# Breaker trips, CGFI doesn't



## ajmuntz (Jul 21, 2011)

A couple of times during the past few weeks, my wife has been using the hair dryer in the bathroom when the dryer suddenly stops operating and then, maybe 5 or 10 seconds later, the circuit goes out. The bathroom is on a CGFI circuit. When I check it, the circuit breaker has tripped on the breaker panel but the reset button on the CGFI outlet has not popped out. What might be causing that? I thought the CGFI would always trip before the circuit breaker because it is more sensitive to faults.


----------



## JTGP (Jul 21, 2011)

GFCI.

Ground fault circuit interrupter. 

Is the GFCI old? Is it on a GCFI breaker? Does both plugs on the GFCI work?


----------



## nealtw (Jul 21, 2011)

The dryer is not ground faulting, it is drawing to many amps. The fact that the dryer quits first might be a hint.


----------



## ajmuntz (Jul 21, 2011)

Thanks for your help!!

GFCI ... Sorry. The GFCI outlet is about a year old. I don't know whether the circuit breaker is GFCI, but I assume it is, since it was installed by a electrician. Yes, both plugs on the GFCI outlet work.

If the dryer is not ground faulting, does that mean the problem it with the dryer and not the electric system in the house? Is it time to pitch the hair dryer and get a new one?


----------



## kok328 (Jul 21, 2011)

A non-GFI breaker is designed to trip if too many amps are ran through it.
This over amperage can be caused by a short or to high a current.
The GFI outlet does not trip in the even of over amperage.
Conclusion would be that the GFI outlet is working but the hair dryer is pulling too many amps and the breaker is doing it's job.


----------



## JTGP (Jul 22, 2011)

Most hair dryers come protected (AFCI).
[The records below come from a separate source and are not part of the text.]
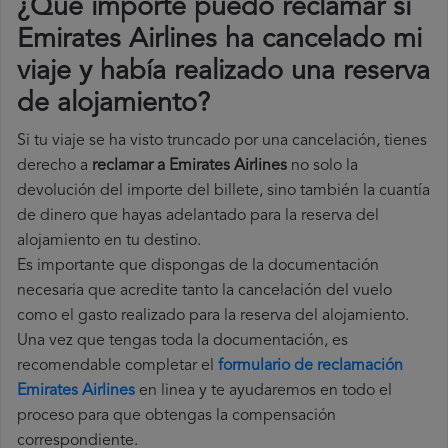
¿Qué importe puedo reclamar si
Emirates Airlines ha cancelado mi
viaje y había realizado una reserva
de alojamiento?
Si tu viaje se ha visto truncado por una cancelación, tienes
derecho a
reclamar a Emirates Airlines
no solo la
devolución del importe del billete, sino también la cuantía
de dinero que hayas adelantado para la reserva del
alojamiento en tu destino.
Es importante que dispongas de la documentación
necesaria que acredite tanto la cancelación del vuelo
como el gasto realizado para la reserva del alojamiento.
Una vez que tengas toda la documentación, es
recomendable completar el
formulario de reclamación
Emirates Airlines
en linea y te ayudaremos en todo el
proceso para que obtengas la compensación
correspondiente.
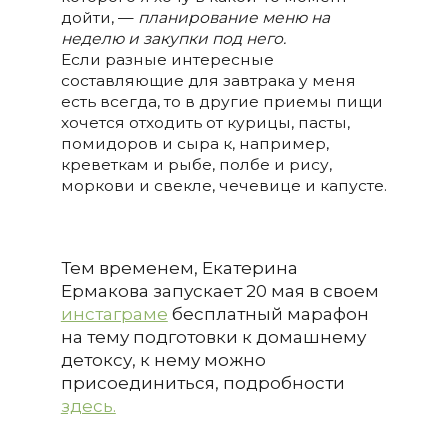
дойти, —
планирование меню на
неделю и закупки под него
.
Если разные интересные
составляющие для завтрака у меня
есть всегда, то в другие приемы пищи
хочется отходить от курицы, пасты,
помидоров и сыра к, например,
креветкам и рыбе, полбе и рису,
моркови и свекле, чечевице и капусте.
Тем временем, Екатерина
Ермакова запускает 20 мая в своем
инстаграме
бесплатный марафон
на тему подготовки к домашнему
детоксу, к нему можно
присоединиться, подробности
здесь.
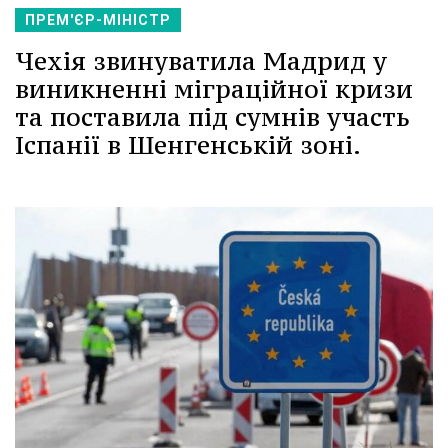
ПРЕМ'ЄР-МІНІСТР
Чехія звинуватила Мадрид у
виникненні міграційної кризи
та поставила під сумнів участь
Іспанії в Шенгенській зоні.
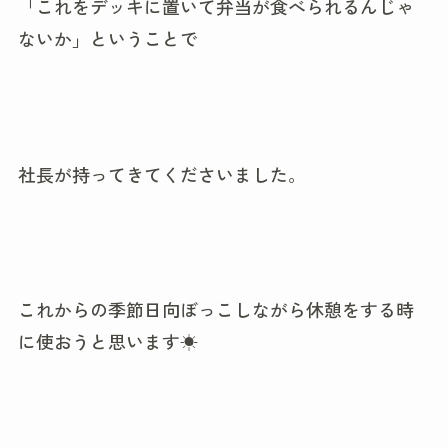
「これをデッキに置いて弁当が食べられるんじゃ
ないか」ということで
社長が持ってきてくださいました。
これからの季節日向ぼっこしながら休憩をする時
に使おうと思います☀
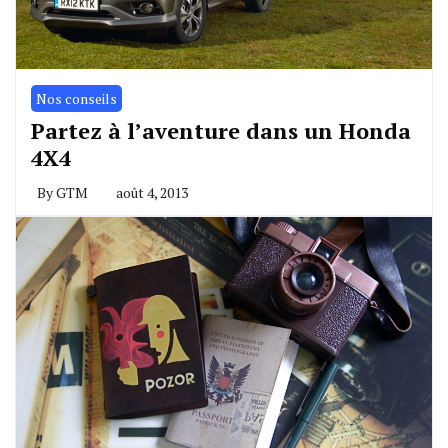
Nos conseils
Partez à l’aventure dans un Honda
4X4
By
GTM
août 4, 2013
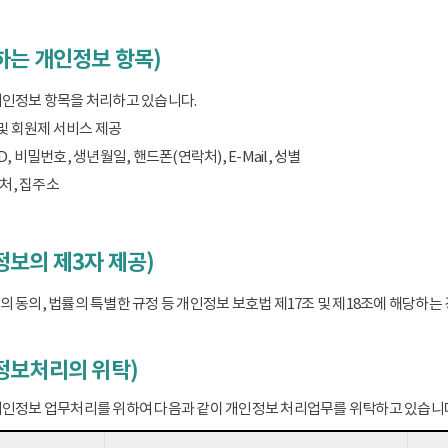
하는 개인정보 항목)
개인정보 항목을 처리하고 있습니다.
 및 회원제 서비스 제공
D, 비밀번호, 생년월일, 핸드폰(연락처), E-Mail, 성별
처, 집주소
보의 제3자 제공)
 동의, 법률의 특별한 규정 등 개인정보 보호법 제17조 및 제18조에 해당하
정보처리의 위탁)
개인정보 업무처리를 위하여 다음과 같이 개인정보 처리업무를 위탁하고 있습니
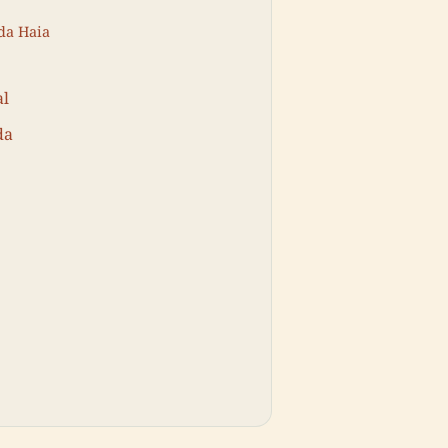
da Haia
al
da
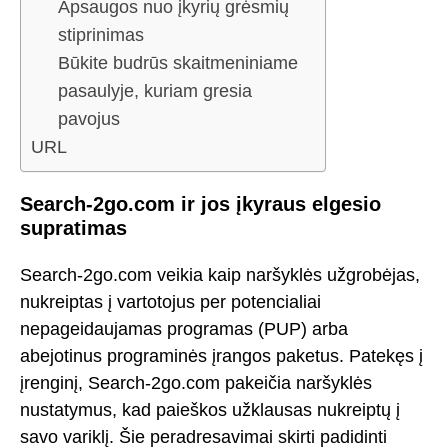
Apsaugos nuo įkyrių grėsmių
stiprinimas
Būkite budrūs skaitmeniniame
pasaulyje, kuriam gresia
pavojus
URL
Search-2go.com ir jos įkyraus elgesio
supratimas
Search-2go.com veikia kaip naršyklės užgrobėjas,
nukreiptas į vartotojus per potencialiai
nepageidaujamas programas (PUP) arba
abejotinus programinės įrangos paketus. Patekęs į
įrenginį, Search-2go.com pakeičia naršyklės
nustatymus, kad paieškos užklausas nukreiptų į
savo variklį. Šie peradresavimai skirti padidinti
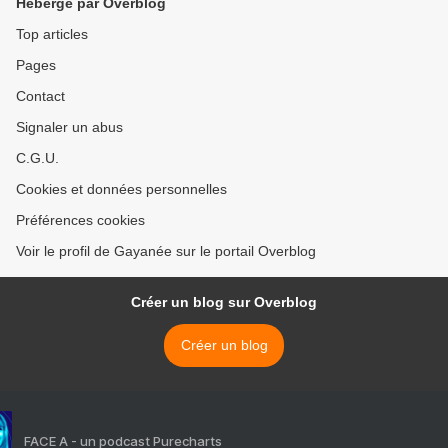
Hébergé par Overblog
Top articles
Pages
Contact
Signaler un abus
C.G.U.
Cookies et données personnelles
Préférences cookies
Voir le profil de Gayanée sur le portail Overblog
Créer un blog sur Overblog
Créer un blog
FACE A - un podcast Purecharts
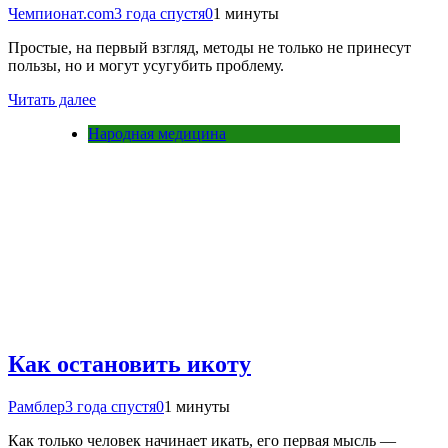
Чемпионат.com
3 года спустя
0
1 минуты
Простые, на первый взгляд, методы не только не принесут
пользы, но и могут усугубить проблему.
Читать далее
Народная медицина
Как остановить икоту
Рамблер
3 года спустя
0
1 минуты
Как только человек начинает икать, его первая мысль —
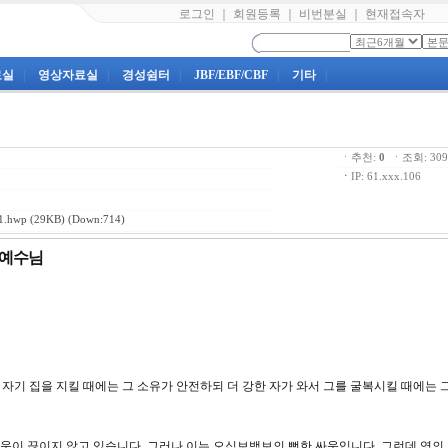
로그인
｜
회원등록
｜
비번분실
｜
현재접속자
료실
|
영상자료실
|
경성쉼터
|
JBF/EBF/CBF
|
기타
|
ㆍ추천:
0
ㆍ조회: 3
ㆍ
IP: 61.xxx.106
.hwp
(29KB) (Down:714)
자 예수님
 하고 자기 집을 지킬 때에는 그 소유가 안전하되 더 강한 자가 와서 그를 굴복시킬 때에는 
움이 끊이지 않고 있습니다. 그러나 이는 오십보백보의 뻔한 싸움입니다. 그런데 영의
Have you seen if another hair dryer does the same thing?


----------



## Blue Jay (Jul 22, 2011)

I have seen a weak breaker, try on another circuit of same rating and see what happens.


----------



## ajmuntz (Jul 23, 2011)

Thanks for your continued advice. The problem doesn't occur every time. While the hair dryer is used every day, the problem has only happened twice in the past two or three weeks. My wife purchased a new hair dryer today. We'll see if that solves the problem. If not, then I guess we'll know it's somewhere in the home's electric system.


----------



## JTGP (Jul 23, 2011)

Could be a sensitive GFCI, I have seen to many of those!


----------



## nealtw (Jul 29, 2011)

Check other things running on the same breaker. turn off the breaker and see what else has no power, hood fan in kitchen or?


----------



## Piyush (Aug 4, 2011)

Either put that on a different circuit...or put a switch in line so
that you can turn it off when yer not usin' it.

At the very least, cap it off for awhile so that you can see if it's
really the problem.



Have a nice Labor Day ...


----------